La seconde nuit n'est pas aussi fraîche que la première et notre sommeil commence à se réguler. Au milieu de la nuit, c'est une belle averse tropicale qui va tout de même nous réveiller, avant de nous bercer. Le matin, la faune s'éveille, toujours les coqs, que la pluie avait rendus silencieux, et les chiens bien sûr. Pour notre petit-déjeuner, Ayu part au fond de son jardin tropical chercher quelques bananes directement sur l'arbre. Elle nous propose un "green pancake", en nous expliquant qu'il s'agit d'une pâte à crêpe mixée avec les feuilles d'une plante locale. Il faut goûter, alors allons-y. Sur l'assiette, le pancake est bien vert et agrémenté de bananes, et il faut encore le parsemer de sucre de palme tiède. Un délice !

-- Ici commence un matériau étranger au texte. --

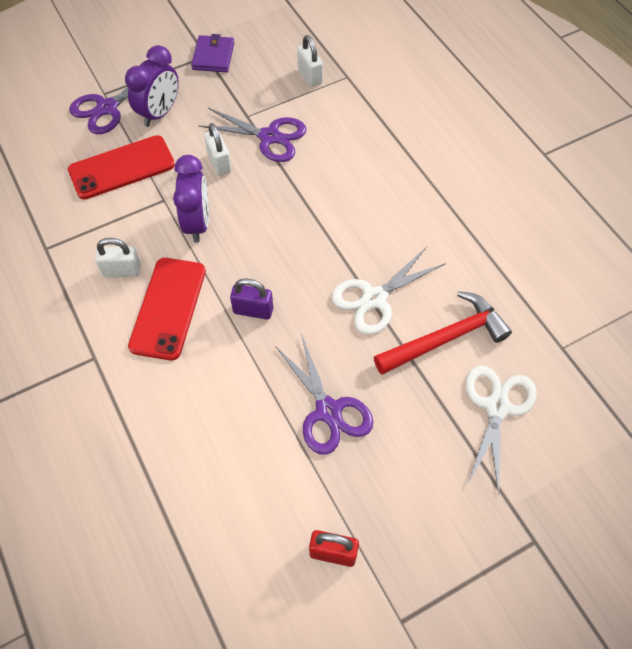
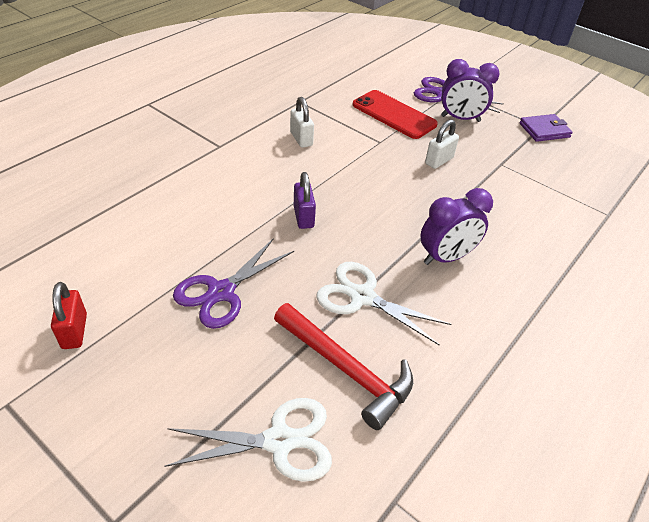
camera: 65 degrees right, 15 degrees down
(168, 308) = (280, 170): red phone -> none
(197, 223) = (369, 164): purple clock -> purple clock (446, 257)
(269, 137) = (490, 182): purple scissors -> none
(310, 76) = (583, 190): white padlock -> none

Aujourd'hui, Wayan et Ayu sont invités à la cérémonie de mariage d'un cousin. Et ils nous convient à participer à la fête. Wayan va même nous fournir des habits traditionnels balinais, un sarong et une coiffe spéciale afin de respecter les coutumes. Nous devons être au B&B à 13h00 pour nous préparer. Ce qui nous laisse le temps de partir visiter les environs, toujours en scooter. Wayan nous dit qu'il y a un petit lac où ses enfants aiment aller nager, pas très loin, et que dans cette région il y a encore la Monkey Forest de Sangeh. Il nous dessine une nouvelle fois une carte afin que nous ne nous perdions pas sur les petites routes des environs. En peu de temps, nous arrivons vers ce petit lac, au pied d'un temple. L'endroit est assez photogénique. Nous poussons ensuite vers la Monkey Forest de Sangeh. La différence avec Ubud est que l'endroit est géré par une communauté villageoise, à qui profitent les bénéfices tout en fournissant des emplois. Un guide accompagne les visiteurs, mais surtout pour s'assurer que les singes ne soient pas trop dérangeants. Le site est vraiment beau avec une allée splendide et des arbres d'une belle hauteur. Les singes sont là, mais n'ont aucune agressivité. Contrairement à ce qu'on lit au sujet de la Monkey Forest d'Ubud, ici ils ne tentent pas de piquer tout ce qu'ils peuvent. Par contre, sans même prévenir, les voilà sur votre dos, sur votre crâne ou sur vos épaules. Le guide, et lui seul dans un premier temps, peut alors leur donner un biscuit, le temps de faire une photo. Il suffit ensuite de s'accroupir pour que l'animal redescende et aille chercher sa friandise auprès d'un autre visiteur. A la sortie du site, il y a évidemment le passage obligé devant de nombreuses boutiques, mais les sollicitations sont polies et pas agressives.

Fin de matinée, retour chez Wayan, toujours à l'aide de l'excellente carte qu'il m'a préparée. Circuler sur ces petites routes est très agréable, peu ou pas de trafic, allure lente et plein de choses à voir. Comme ces serpents écrasés sur la route, tout gris et long parfois d'un mètre ou plus. Wayan me dit qu'ils viennent des rizières, mais qu'ils ne sont pas dangereux. Les paysans les protègent même, car ils mangent les petits rongeurs qui abîment les plantations.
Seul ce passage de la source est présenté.